# Lacking air intake??



## SoutherWis (Oct 29, 2012)

Is that possible with the air wide open?
As mentioned here I'm running a newly installed Atlanta Homesteader. Model 2410-GU to be exact.

I'll _*crack*_ the ash pan door when initially starting a fire. The damper is wide open and the air intake door is wide open.
After flue temps (_according to Rutland thermometer_)  reach 350,  I'll close the ash door and leave the air intake open and the damper open at first.
The fire usually smolders down to lazy flames if any at all, and shortly after becomes flameless smoldering after an hour or so.
She's cranking out heat but it's short lived due to those conditions.
If I take a lookey see...there's all my fuel (wood) and it's badly burned and charred but it's still there. If I crack the ash door, she comes to life.
Is it possible my air intake is too small? That seems NOT so logical since they sold these things for years. It's not plugged or blocked in anyway.
Or am I closing things up way to soon.?
Flue temps dump down to 150-200 range, but it's still putting out good heat. FYI I can only say that cause my house is so small I'm sure.

Do you guys really ignore the damper and regulate flow with the intake? It doesnt seem to help me.
Is it possible my intake is too small? I'm doubting it. Pictured below.
Is this shoulder burning blues I'm experiencing?
Maybe the stove is simply TOO tight?


----------



## DexterDay (Oct 29, 2012)

Even when fully closed it gets some air. 

How long has your Wood been Cut/Split/Stacked?? What type of wood?

Should burn well.with Primary Full Open.


----------



## SoutherWis (Oct 29, 2012)

I'm using kiln dried 2x6 cut offs to get things going. The real fuel is 1 year old split, and stacked, oak, and red elm.


----------



## begreen (Oct 30, 2012)

The wood is not dry I think, but check the flue and flue cap to make sure they are not clogging up.  Definitely don't make a habit of opening the ash door to keep the fire going. When things are setup right you should get plenty of air to keep the fire going via the factory air control.


----------



## SoutherWis (Oct 30, 2012)

I think your right begreen. Got home from work tonight, it's 58 degrees in the house.
I filled the box with some 16" pieces of kiln dried 2x6 , fired it up, and after a short bit of blazing the flue reached 300°
I left the damper open and cut the primary in half. It burned for a good half hour before I cut it to a 1/4.
Still burning over an hour later. 

Question...since I cant find a manual for this old goat maybe someone can tell me. Is it possible or even a good idea to run this thing using the primary only? Or is the damper typically needed / recommended / wanted?
I ask that because I grew up watching Dad turn down the damper and the primary all the time and I'm reading around here that most of you either dont use them or leave them wide open during the burn season. Or is that only for EPA stoves?


----------



## begreen (Oct 30, 2012)

Actually it's the opposite. A flue damper is more common on pre-EPA stoves. How tall is the flue on the stove? If it's short, you probably don't need a damper.

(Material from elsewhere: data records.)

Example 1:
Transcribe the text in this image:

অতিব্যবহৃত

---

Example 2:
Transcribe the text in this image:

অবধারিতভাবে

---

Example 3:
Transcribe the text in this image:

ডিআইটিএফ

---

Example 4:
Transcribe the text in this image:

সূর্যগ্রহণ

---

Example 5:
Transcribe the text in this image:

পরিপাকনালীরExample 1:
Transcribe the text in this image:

Oak takes at least a couple years to season. Maybe bring some of that wood inside and resplit it to help dry it out faster?


----------



## SoutherWis (Oct 30, 2012)

The flue...on the outside of the house anyway...is a total of 13 feet.
I've got 16" to 20" below that inside, which does include 2 90's, and it's all connected with a 24" through the wall horizontal.

Splitting the oaks down again wont be a problem, but I should mention the ones I was using so far were 6 and 7 inch rounds, and I'm doubting those were even oak. Thats probably part of my problem right there, aint it.


----------



## begreen (Oct 30, 2012)

Yup, unsplit rounds dry out very slowly. Based on the description I would focus on dry wood and not worry about the damper.


----------



## SoutherWis (Oct 31, 2012)

I'm greener then the rounds arn't I? 
Thanks begreen


----------



## begreen (Oct 31, 2012)

No problem, we've all made this mistake at some point unless we were fortunate to have someone mentor us from the beginning.


----------



## Woody Stover (Oct 31, 2012)

SoutherWis said:


> I'm using kiln dried 2x6 cut offs to get things going. The real fuel is 1 year old split, and stacked, oak, and red elm.

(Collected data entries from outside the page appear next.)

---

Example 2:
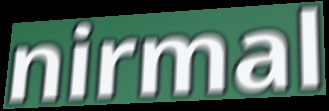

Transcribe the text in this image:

nirmal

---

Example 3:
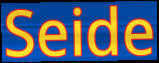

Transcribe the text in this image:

Seide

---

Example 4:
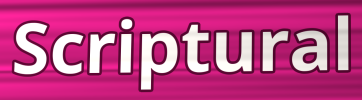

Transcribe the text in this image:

Scriptural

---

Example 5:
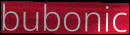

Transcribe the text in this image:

bubonicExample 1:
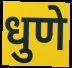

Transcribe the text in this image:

धुणे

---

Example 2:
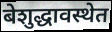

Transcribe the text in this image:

बेशुद्धावस्थेत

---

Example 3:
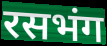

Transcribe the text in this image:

रसभंग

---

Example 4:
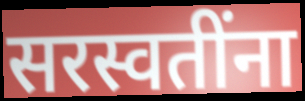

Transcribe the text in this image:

सरस्वतींना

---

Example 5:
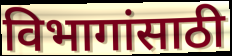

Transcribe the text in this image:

विभागांसाठी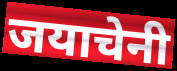
जयाचेनी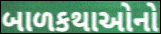
બાળકથાઓનોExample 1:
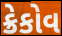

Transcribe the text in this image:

ક્રેકોવ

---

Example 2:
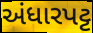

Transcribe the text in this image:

અંધારપટ્ટ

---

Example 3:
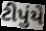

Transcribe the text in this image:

ટીપુંયે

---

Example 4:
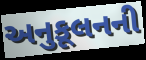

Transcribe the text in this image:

અનુકૂલનની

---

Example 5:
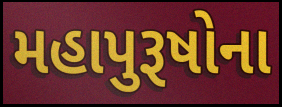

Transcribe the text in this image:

મહાપુરૂષોના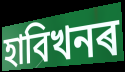
হাবিখনৰ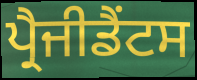
ਪ੍ਰੈਜੀਡੈਂਟਸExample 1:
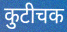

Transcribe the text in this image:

कुटीचक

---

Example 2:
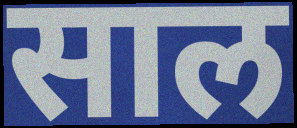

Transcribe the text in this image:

साल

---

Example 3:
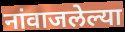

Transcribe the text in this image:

नांवाजलेल्या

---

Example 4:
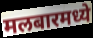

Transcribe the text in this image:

मलबारमध्ये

If it was standing dead when cut and stacked, with no bark, the Red Elm is probably going to be the driest. Smaller splits dry faster. A couple of years ago, I ran out of wood, cut a down White Ash and split it small. I stacked about half a cord in the house and had fans blowing on it for a couple of weeks.  I got that wood from 25%+ down to low 20s moisture content. It burned OK but really needs to be drier if possible. You should be able to tell how dry you different types of wood are, when you toss a split onto the fire. Once it heats up and starts burning, very wet wood will bubble out the ends, damp wood will only hiss, not bubble. If all your wood is wet, you could cut some dead standing wood (even Oak if long-dead,) and the top portions of the tree might be fairly dry. Getting late to be cutting wood in So WI, though...


----------



## SoutherWis (Oct 31, 2012)

Woody Stover said:


> . Getting late to be cutting wood in So WI, though...


 
You got that right.  but I'm not cutting much of anything right now.

With this being my first season with a stove in the house, I have a ways to go yet. In other words...no saw, and no land yet. I've bought and hauled everything I have stacked.
Baby steps.
Heck I'm still trying to master the wood identification.


----------



## Woody Stover (Nov 2, 2012)

SoutherWis said:


> You got that right.  but I'm not cutting much of anything right now.
> 
> With this being my first season with a stove in the house, I have a ways to go yet. In other words...no saw, and no land yet. I've bought and hauled everything I have stacked.
> Baby steps.
> Heck I'm still trying to master the wood identification.


Yep, when I lived up there, Nov. 1 was usually when I went into hibernation. 
You don't need land, you just need to know someone with land. 
Keep an eye on craigslist...you might stumble onto someone who's moved into a new home and wants to get rid of a stack of dry wood that was left there.
The Wood Shed forum here is a great place to get up to speed on your wood IDs.


----------



## SoutherWis (Nov 2, 2012)

Good info Woody, thanks.


----------